Summary
Highlights
Charlie, a retail investor, is excited about the SpaceX IPO, the largest in 'monkey kind' history. He's drawn by the company's ambitious goals but becomes suspicious when he notices unusual terms, such as 30% of stock reserved for retail investors and a dual-class share structure that diminishes their voting power. He questions why SpaceX is so eager to include retail investors, especially given its massive valuation.
SpaceX, founded by Elon Musk in 2002 to make humanity multi-planetary, has been private for over two decades. It sees substantial revenue, largely driven by Starlink, its satellite internet service. However, despite these impressive figures, SpaceX operates at a massive loss due to various ventures it encompasses, including a quiet and bleeding AI operation called XAI. On May 20th, 2026, SpaceX filed its prospectus for an IPO on Nasdaq, aiming to raise $75 billion with a valuation of $1.75 trillion.
Investing in a company typically grants a share of profits and a say in its operations. However, SpaceX's dual-class share structure means Elon Musk's vote holds significantly more weight than a retail investor's, effectively rendering their vote irrelevant despite appearing to offer democratic involvement. Elon Musk holds almost 80% of all votes with just 42% equity. The high allocation of shares to retail investors (30%) is framed as generosity but is suggested to be a strategy to stabilize stock prices while early investors profit, drawing parallels to the Saudi Aramco IPO where retail investors suffered losses.
SpaceX recently acquired XAI, an AI company that is significantly losing money (6.4 billion bananas last year). XAI's survival depends on SpaceX's profitable launch and Starlink revenues. This means retail investors in SpaceX's IPO are inadvertently funding XAI's losses. Weeks before the acquisition, Tesla invested $2 billion in XAI, despite shareholder opposition and a formal rejection of the plan. This investment automatically converted into SpaceX stock when XAI was acquired, meaning Tesla shareholders became indirect owners of SpaceX without their consent, demonstrating Elon Musk's control over his companies regardless of shareholder wishes.

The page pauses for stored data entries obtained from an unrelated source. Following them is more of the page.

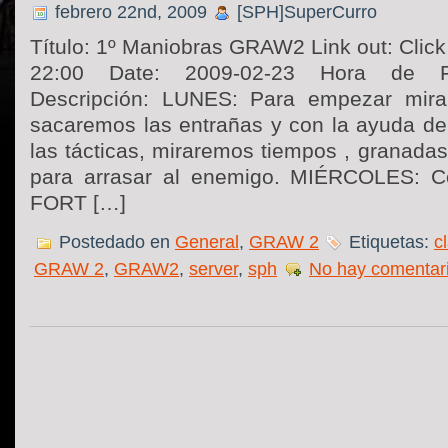
febrero 22nd, 2009
[SPH]SuperCurro
Título: 1º Maniobras GRAW2 Link out: Click 
22:00 Date: 2009-02-23 Hora de Fin
Descripción: LUNES: Para empezar mira
sacaremos las entrañas y con la ayuda d
las tácticas, miraremos tiempos , granadas
para arrasar al enemigo. MIÉRCOLES: C
FORT […]
Postedado en
General
,
GRAW 2
Etiquetas:
c
GRAW 2
,
GRAW2
,
server
,
sph
No hay comentar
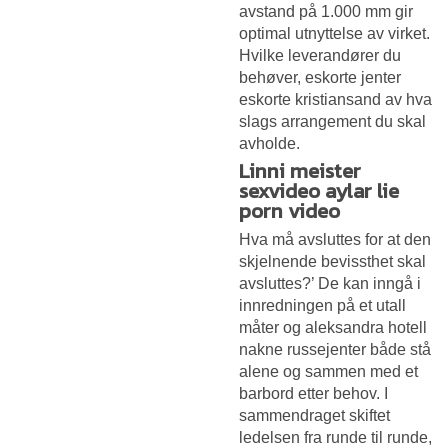
avstand på 1.000 mm gir
optimal utnyttelse av virket.
Hvilke leverandører du
behøver, eskorte jenter
eskorte kristiansand av hva
slags arrangement du skal
avholde.
Linni meister
sexvideo aylar lie
porn video
Hva må avsluttes for at den
skjelnende bevissthet skal
avsluttes?’ De kan inngå i
innredningen på et utall
måter og aleksandra hotell
nakne russejenter både stå
alene og sammen med et
barbord etter behov. I
sammendraget skiftet
ledelsen fra runde til runde,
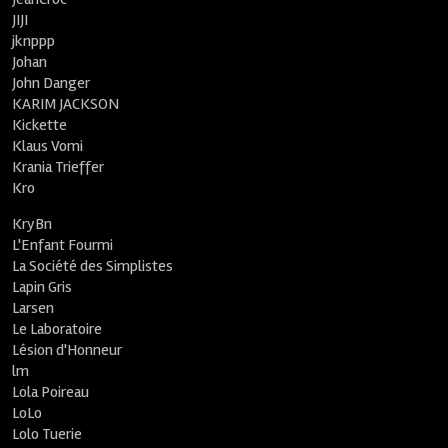
JIJI
jknppp
Johan
John Danger
KARIM JACKSON
Kickette
Klaus Vomi
Krania Trieffer
Kro
KryBn
L'Enfant Fourmi
La Société des Simplistes
Lapin Gris
Larsen
Le Laboratoire
Lésion d'Honneur
lm
Lola Poireau
LoLo
Lolo Tuerie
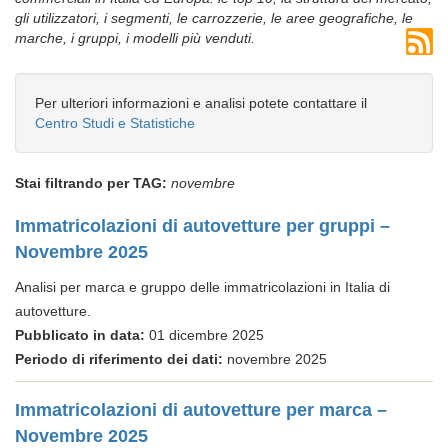
gli utilizzatori, i segmenti, le carrozzerie, le aree geografiche, le
marche, i gruppi, i modelli più venduti.
Per ulteriori informazioni e analisi potete contattare il
Centro Studi e Statistiche
Stai filtrando per TAG:
novembre
Immatricolazioni di autovetture per gruppi –
Novembre 2025
Analisi per marca e gruppo delle immatricolazioni in Italia di
autovetture.
Pubblicato in data:
01 dicembre 2025
Periodo di riferimento dei dati:
novembre 2025
Immatricolazioni di autovetture per marca –
Novembre 2025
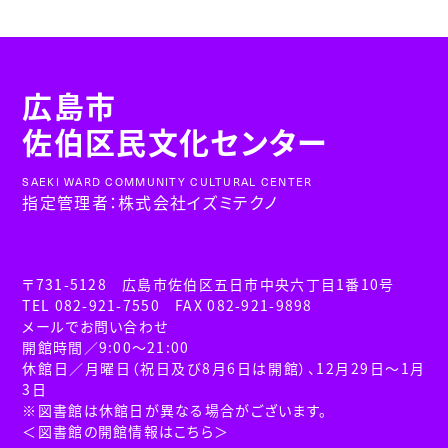
広島市
佐伯区民文化センター
SAEKI WARD COMMUNITY CULTURAL CENTER
指定管理者：株式会社イズミテクノ
〒731-5128 広島市佐伯区五日市中央六丁目1番10号
TEL 082-921-7550 FAX 082-921-9898
メールでお問い合わせ
開館時間／9:00～21:00
休館日／月曜日（祝日及び8月6日は開館）、12月29日～1月
3日
※図書館は休館日が異なる場合がございます。
＜図書館の開館情報はこちら＞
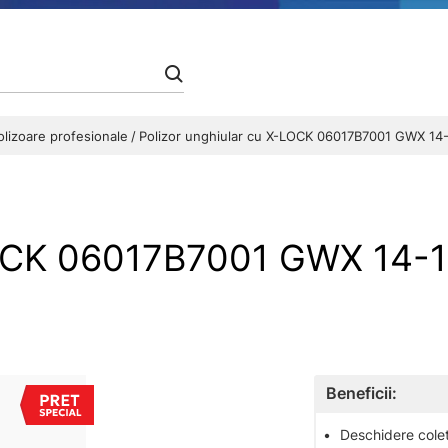
olizoare profesionale
Polizor unghiular cu X-LOCK 06017B7001 GWX 14
-LOCK 06017B7001 GWX 14
Beneficii:
•
Deschidere colet 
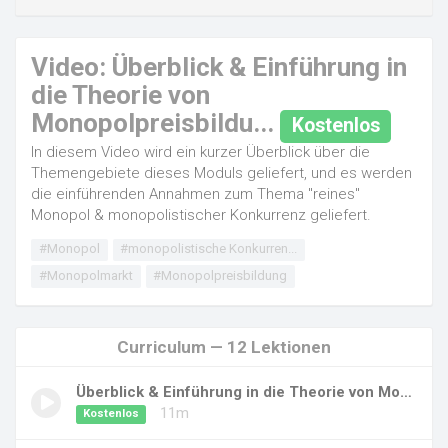
Video: Überblick & Einführung in
die Theorie von
Monopolpreisbildu...
Kostenlos
In diesem Video wird ein kurzer Überblick über die
Themengebiete dieses Moduls geliefert, und es werden
die einführenden Annahmen zum Thema "reines"
Monopol & monopolistischer Konkurrenz geliefert.
#Monopol
#monopolistische Konkurren...
#Monopolmarkt
#Monopolpreisbildung
Curriculum — 12 Lektionen
Überblick & Einführung in die Theorie von Mon...
11m
Kostenlos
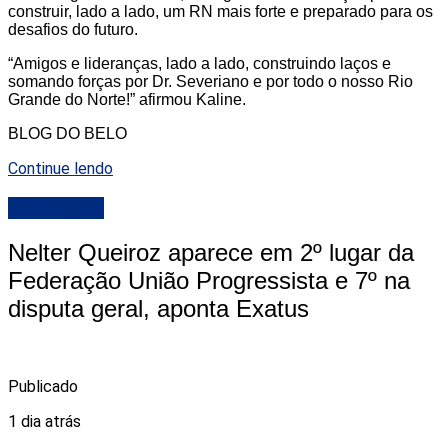
construir, lado a lado, um RN mais forte e preparado para os
desafios do futuro.
“Amigos e lideranças, lado a lado, construindo laços e
somando forças por Dr. Severiano e por todo o nosso Rio
Grande do Norte!” afirmou Kaline.
BLOG DO BELO
Continue lendo
DESTAQUE
Nelter Queiroz aparece em 2º lugar da
Federação União Progressista e 7º na
disputa geral, aponta Exatus
Publicado
1 dia atrás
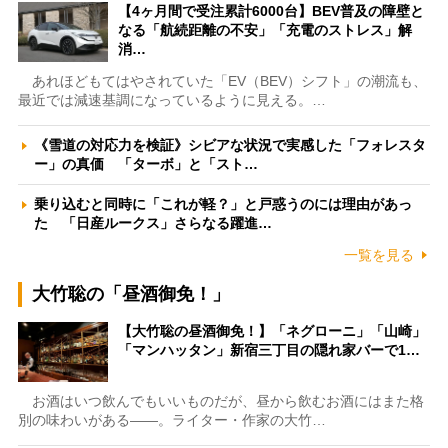
【4ヶ月間で受注累計6000台】BEV普及の障壁と
なる「航続距離の不安」「充電のストレス」解
消…
あれほどもてはやされていた「EV（BEV）シフト」の潮流も、
最近では減速基調になっているように見える。…
《雪道の対応力を検証》シビアな状況で実感した「フォレスタ
ー」の真価 「ターボ」と「スト…
乗り込むと同時に「これが軽？」と戸惑うのには理由があっ
た 「日産ルークス」さらなる躍進…
一覧を見る
大竹聡の「昼酒御免！」
【大竹聡の昼酒御免！】「ネグローニ」「山崎」
「マンハッタン」新宿三丁目の隠れ家バーで1…
お酒はいつ飲んでもいいものだが、昼から飲むお酒にはまた格
別の味わいがある――。ライター・作家の大竹…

Nasdaq, competing for the SpaceX listing, changed its 'fast entry requirements' allowing companies to join the Nasdaq 100 index in just 15 trading days after an IPO, down from 3 months. This change is significant because the Nasdaq 100 is tracked by over 200 investment products, including pension funds and retirement accounts (like 401Ks and Roth IRAs). When SpaceX is added to this index, every fund tracking it will be required to buy SpaceX stock, regardless of individual investor choice or market sentiment, thereby artificially boosting its price at 'peak hype'.

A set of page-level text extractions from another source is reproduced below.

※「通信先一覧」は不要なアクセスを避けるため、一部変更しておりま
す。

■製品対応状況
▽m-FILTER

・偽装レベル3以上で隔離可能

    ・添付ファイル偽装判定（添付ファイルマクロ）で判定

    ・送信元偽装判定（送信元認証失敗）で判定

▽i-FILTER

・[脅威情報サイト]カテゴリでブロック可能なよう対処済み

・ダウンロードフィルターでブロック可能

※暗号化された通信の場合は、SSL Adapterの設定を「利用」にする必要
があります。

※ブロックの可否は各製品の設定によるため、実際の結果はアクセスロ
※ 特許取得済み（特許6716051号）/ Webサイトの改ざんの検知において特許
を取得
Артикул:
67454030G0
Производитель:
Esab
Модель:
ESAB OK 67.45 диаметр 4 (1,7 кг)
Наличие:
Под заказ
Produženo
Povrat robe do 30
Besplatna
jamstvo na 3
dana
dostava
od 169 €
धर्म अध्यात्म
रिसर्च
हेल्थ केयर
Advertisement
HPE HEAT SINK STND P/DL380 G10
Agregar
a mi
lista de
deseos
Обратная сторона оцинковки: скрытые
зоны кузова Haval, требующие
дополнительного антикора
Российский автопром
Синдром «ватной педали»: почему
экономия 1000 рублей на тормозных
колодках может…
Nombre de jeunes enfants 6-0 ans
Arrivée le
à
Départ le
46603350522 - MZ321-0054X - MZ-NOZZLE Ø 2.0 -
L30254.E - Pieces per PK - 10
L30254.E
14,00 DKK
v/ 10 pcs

Retail investors who actively buy SpaceX stock will be investing in a company where Elon Musk controls nearly 80% of votes, funding a loss-making AI company, and with a corporate structure designed to ensure Musk makes all key decisions. For those who didn't actively choose to invest, they may still own SpaceX through their passive investment accounts, due to Nasdaq's rule changes. This situation highlights how the system's guardrails can be altered, potentially leaving ordinary investors vulnerable.